За линией фронта

22
18
20
22
24
26
28
30

— Какие у тебя еще резервы? — спрашиваю я. — Нет, не среди пленных, среди сельчан?

— Верными людьми интересуетесь?.. Ну, прежде всего тот самый Григорий Иванович Кривенко, о котором я вам уже говорил. Кто он такой? С первого взгляда — самый обыкновенный старик, к тому же больной, туберкулез у него. А по сути — большого ума человек. Его в округе все почитают: Кривенко сказал — так тому и быть. Последний раз говорил мне, будто в лесных тайниках у него столько собрано оружия, что полк может вооружить…

— Ну и силен же врать твой Кривенко! — перебивает Рева. — Полк… Крепко размахнулся…

— Григорий Иванович на ветер слов не бросает: раз сказал, значит, есть, — уверенно отвечает Иванченко. — Вы сами его повидайте. Непременно повидайте… Ну, еще могу указать одного верного старика: Струков Егор Емельянович из Герасимовки. Только с ним надо поосторожнее — кипяток, остуживать частенько приходится. Недаром про него говорят: «Родился ты, Егор, от ерша, от ежа и от дикой кошки»… А в общем у нас в лесу много хорошего люда. Клич кликни — сотни, тысячи встанут. Однако и гады, конечно, попадаются: в доброй семье не без урода. Первый из них — Тишин, староста в Красной Слободе. Подлее подлого человек.

Хозяин встает, подходит к печке, прикуривает от уголька.

— Последний раз встретился с ним у Павлова. Пришел, мерзавец, к бургомистру, охрану просил и скулил, что народ в Слободе темный, несознательный, в полицию не идет. Нашелся только один, но и тот ушел в Суземку: «Боязно, говорит, в селе». Да и как не боязно. Слобожане грозятся забить Тишина палками. Он, как зверь, рыскает, партизан ищет. Партизан пока не нашел, а наткнулся на грузовую машину, полную немецкого оружия — видно, во время боев застряла в болоте. Павлов приказал Тишину собрать народ и привезти оружие к нему.

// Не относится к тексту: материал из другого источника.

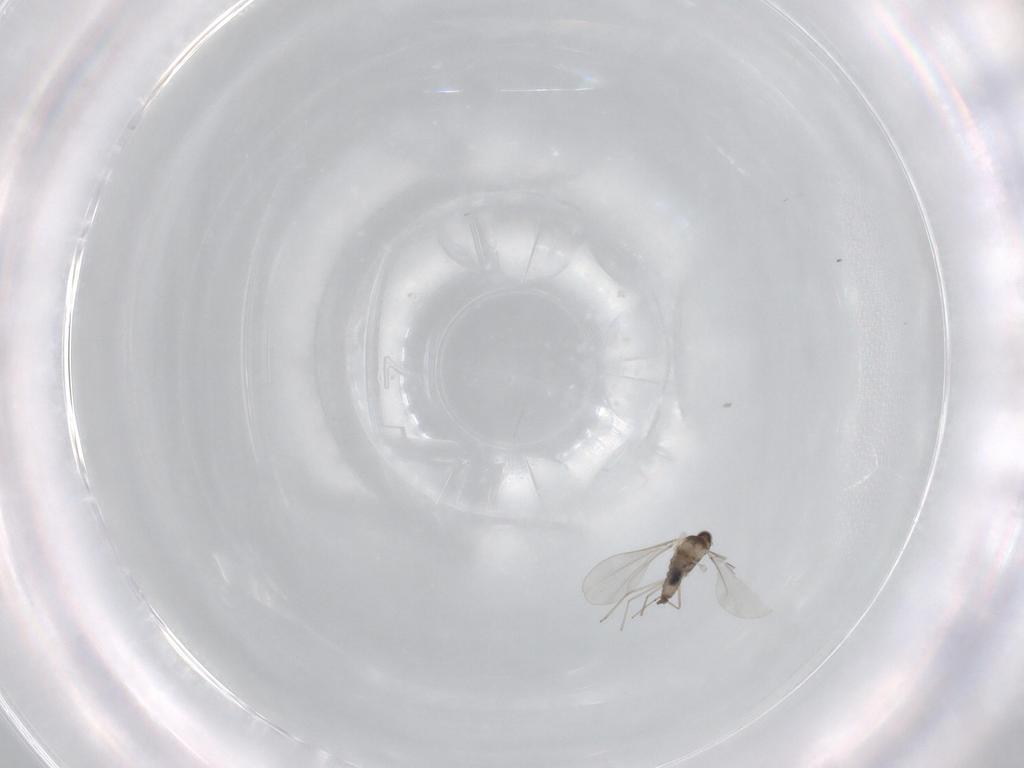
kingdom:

— Привез? — нетерпеливо спрашиваю я.

— Черт его знает… Вернувшись тогда от Павлова, я сразу же снарядил своих хлопцев в лес — думал раньше Тишина перехватить. Хлопцы нашли только пустую машину. Видно, опередил нас…

Входит Ларионов. С ним пожилой мужчина.

— Черняков, — коротко рекомендуется он.

Мы знакомимся, показывая друг другу наши партийные билеты. Иванченко рассказывает о своей мысли перейти к нам.

— Извини, Иванченко, — подумав, говорит Черняков — Мне надо с товарищем комиссаром особо поговорить по партийным делам.

Выходим во двор, и я узнаю неожиданную радостную новость: Черняков — представитель Суземского райкома партии. Через него райком приглядывается к Иванченко.

— Все-таки староста. Павлов тут замешан. Хотя, думается, надежный он человек, — говорит Черняков, — Так что подождать надо, товарищ комиссар. Доложу райкому. Ведь его чуть было не казнили — Иванченко-то. Да меня послали…

Пытаюсь расспросить своего собеседника о райкоме, но он отмалчивается: райком ушел в глубокое подполье, но сейчас разворачивает боевые действия. И Червяков повторяет по существу то же, что говорил недавно Сень: эсэсовцы ушли, гарнизоны редеют, фашисты чувствуют себя в лесу в полной безопасности.

— Возьмите, к примеру, лесной большак Денисовка — Суземка, — рассказывает Черняков. — Каждое утро по этому большаку ездит немецкий взвод за добром, награбленным по селам. Ездит спокойно, без опаски, будто у себя дома…

Договорившись с Черняковым о встрече и пароле, мы перед рассветом уходим из Смилижа. Село спит. Маленькое облачко, закрывавшее луну, отбежало в сторону, и лунный свет заливает длинную улицу и высокий журавль колодца. Впереди темной громадой стоит Брянский лес.

Я вспоминаю наш разговор с Черняковым. Он говорил о большаке Денисовка — Суземка. Что это? Указание райкома? Проверка нас?

Чем бы это ни было, но на этом большаке мы и ударим.

*

Сидим у Егора Емельяновича Струкова — старика из Герасимовки, о котором говорил нам Иванченко. Мы пришли к нему не только потому, что хотим познакомиться с этим стариком. Герасимовка стоит рядом с большаком Денисовка — Суземка, и Струков может быть нам полезен: послезавтра, седьмого ноября, как подобает советским солдатам, мы решили отметить день великой годовщины боевой операцией.